モデルサービングをカスタマイズしたい場合
最後にモデルサービングをカスタマイズしたい場合です。例えば、オンプレミスや Amazon Elastic Container Service (ECS) など他のプラットフォームで既に動作しているコンテナイメージを、大きく変更せずに SageMaker に持ち込みたい場合に選択します。この場合、実装方法はモデルサービングのライブラリ依存となります。モデルサービングのライブラリを持ち込む場合、追加で SageMaker 連携機能の実装が必要です。学習編ブログを読まれた方ならば、SageMaker Training Job で SageMaker Training Toolkit をインストールして対応したように、SageMaker Endpoint でも SageMaker Inference Toolkit をインストールして対応できるのでは、と思われるかもしれませんが、残念ながら同じようには対応できません。これは SageMaker 連携機能が一般的にモデルサービングのライブラリに強く依存しているためです。例えば SageMaker Inference Toolkit は MMS との組み合わせでなければ基本的には動作しません。SageMaker Training Toolkit が汎用的なライブラリであったのと対称的といえます。具体的な実装方法は、モデルサービングのライブラリ依存ですが、強いてパターン化するならば次の 2 つに分けることができます。

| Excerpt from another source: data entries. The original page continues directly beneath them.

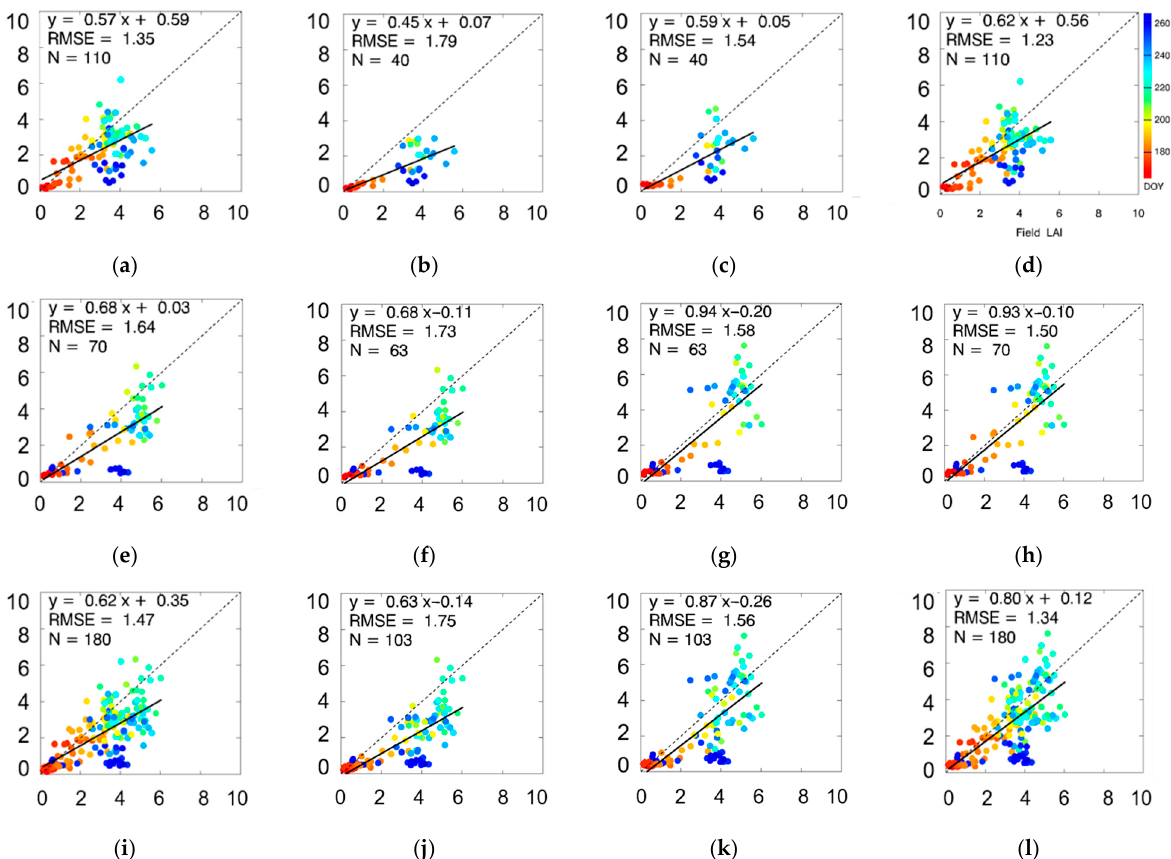
Figure 5. Comparison of the estimated LAI values to the field-measured data for paddy rice in Honghe ( a – d ), for maize, soybean, and sorghum in Hailun ( e – h ), and for all crops ( i – l ). The colors indicate the different observation dates. The estimated LAIs in the four columns from left to right are obtained based on the wide search method, the wide search method using local search data, the local search method, and the fused results from the wide and local search methods. Table 4. Estimation accuracy of the LAI for pixel-to-plot comparison.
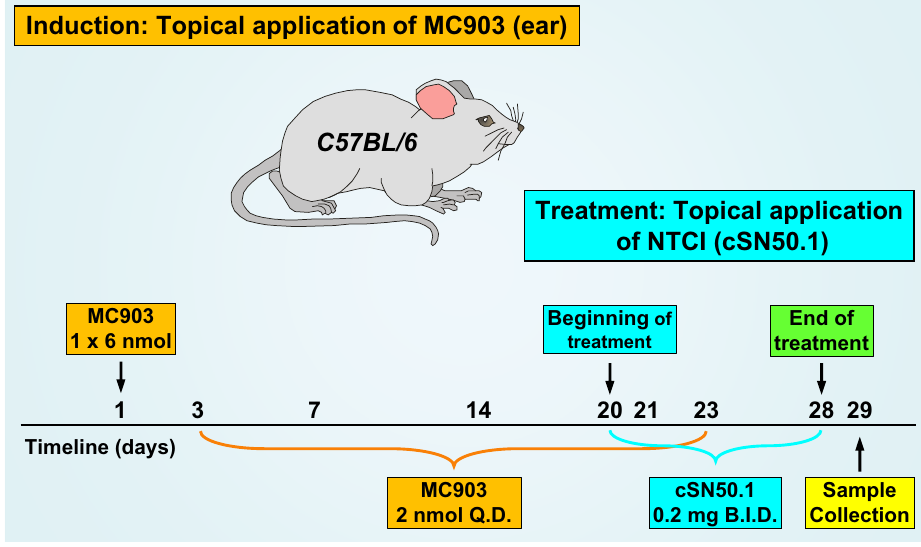
Figure 1. Graphic Depiction of Experimental Atopic Dermatitis and Treatment Protocol. Atopic dermatitis (AD)-like phenotype was induced in 8-week-old C57BL/6 female mice by topical application of MC903 (calcipotriol), an analog of vitamin D3. On day 1, an initial bolus dose of 6 nmoles of MC903 was applied topically to the right ear (3 nmoles on each side of the ear). On day 3, dosing once a day (Q.D.) with 2 nmoles of MC903 (1 nmole on each side of the right ear) was begun and continued for 3 weeks. On day 20, a 9-day twice-daily (B.I.D.) topical treatment with 66 nmoles NTCI (cSN50.1 peptide, 33 nmoles on each side of the right ear), or an equal volume of NTCI vehicle (10 µl saline on each side of the right ear) was initiated. Mice were weighed and ear thickness was measured every 2–4 days. Ear samples were collected on day 29 for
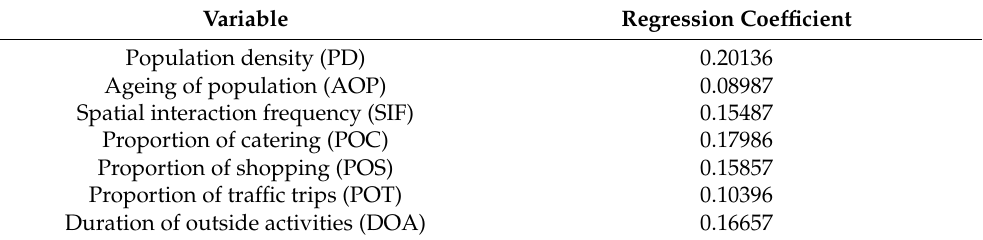
Table 7. Regression coefficient of COVID-19 morbidity rate with demographic and activity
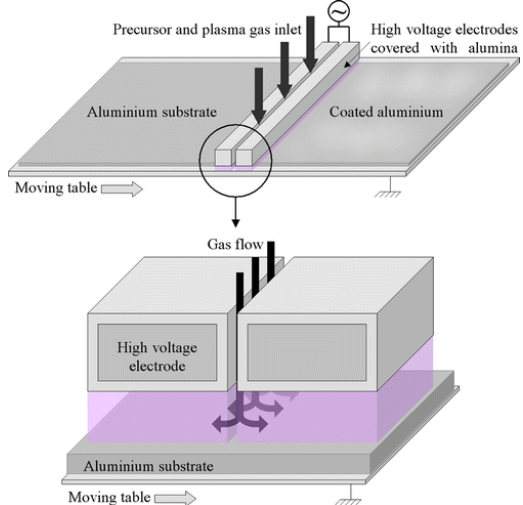
Figure 12. Schematic of an atmospheric pressure dielectric barrier discharge (DBD) device for large-area deposition of plasma-polymerized organosilicon thin films. Reproduced with permission from [86].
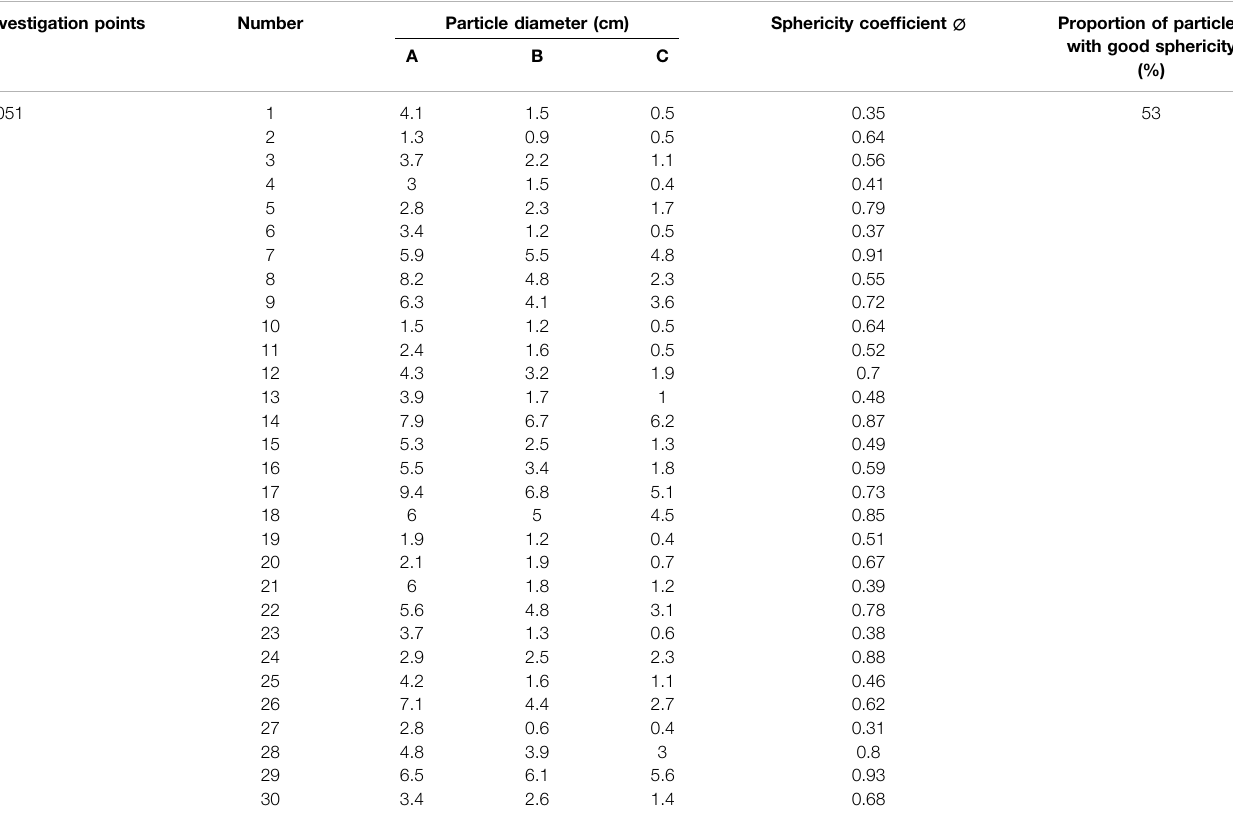
plane. The three axes A , B , and C are perpendicular to each other in space but do not necessarily intersect at one point ( Figure 15 ). The sphericity of debris particles was investigated at the Jiaopenba landslide accumulation area. The survey points were D032, D033, and D051 (the locations of the survey points are shown in Figures 2 , 7 , 9 , 10 ). At each survey site, a measurement area was randomly selected. According to the calculation formula of the Krubin sphericity coef fi cient, 30 debris particles were randomly selected in the measurement area to calculate their sphericity. Finally, the sphericity coef fi cients of each debris particle were statistically summarized ( Table 1 ). Results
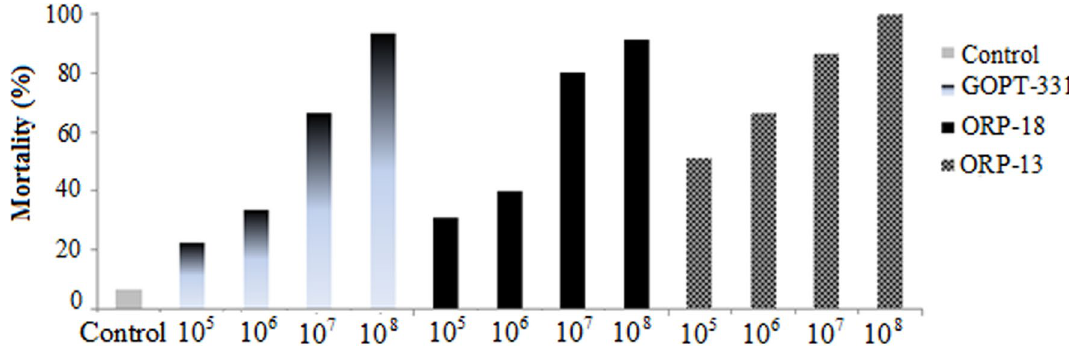
Fig. 1 Mortality rates of the second larval instar of Thaumetopoea wilkinsoni exposed to different fungal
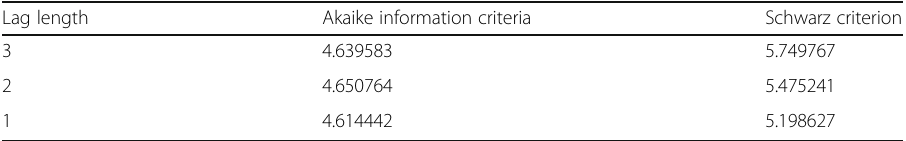
Table 4 Akaike and Schwarz lag length test Lag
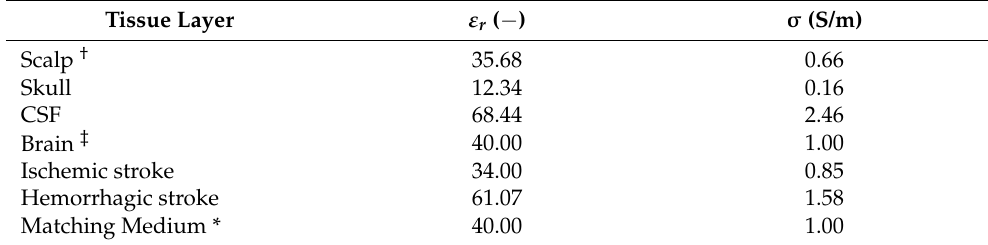
Table 1. Dielectric properties of the domain in the human head modes at 1 GHz [21].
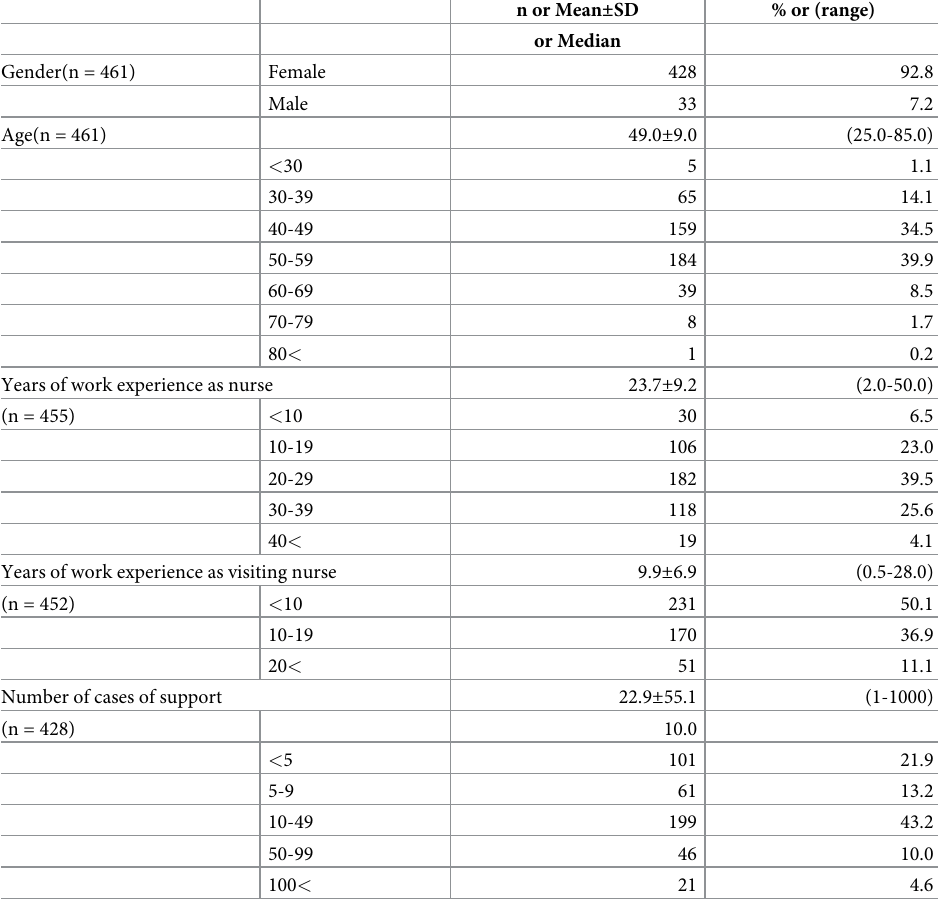
Missing data were excluded from each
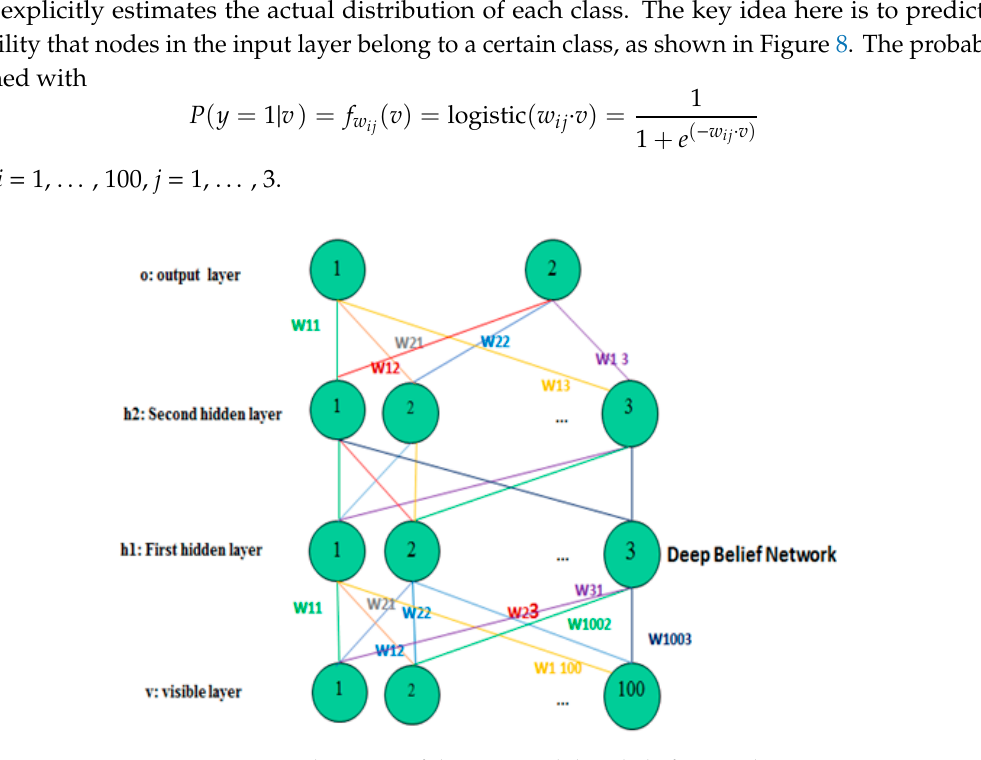
Figure 8. Architecture of the proposed deep belief network.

- モデルサービングのライブラリと同じライブラリのコンテナイメージを AWS が提供している
- モデルサービングのライブラリと同じライブラリのコンテナイメージを AWS が提供していない
1 について。例えば、持ち込みたいモデルサービングのライブラリが TorchServe や TensorFlow Serving など SageMaker が対応しているもので、かつ既に他のプラットフォームでコンテナをホスティングしており、そのコンテナイメージをそのまま持ち込みたい場合が 1 です。この場合、SageMaker 対応のコンテナイメージの Dockerfile を参考しつつ実装します。これがパターン 3 です。パターン 3 では、そもそもを実装前に本当にコンテナイメージを「そのまま」持ち込む必要があるか検討すべきです。例えば TorchServe のコンテナイメージを持ち込むことを検討している場合、AWS が提供している PyTorch の推論コンテナイメージを利用しても問題ないことが多いはずです。なので複数プラットフォームで同じコンテナイメージ(ベースイメージ)をどうしても利用せざるを得ない状況で初めて選択する実装パターンとなります。
続いて 2 について。この場合は参考になる Dockerfile もないためイチからの実装が必要になります。SageMaker の入出力の仕様を確認しつつ自前で実装します。これがパターン 4 です。
パターン 3 と 4 どちらも、前述した他のパターンと比べて実装工数は多くなりがちです。実装の中心は SageMaker 連携機能となるので、果たして本当に SageMaker Endpoint を利用することがアーキテクチャとして適切なのかは検討することをオススメします。例えば Amazon ECS や AWS App Runner でも持ち込んだコンテナイメージをデプロイすることが可能です。
4 つの実装パターン
上で説明した実装パターンをまとめます。SageMaker Endpoint のカスタムコンテナの実装方法は、大きく 4 つのパターンがあります。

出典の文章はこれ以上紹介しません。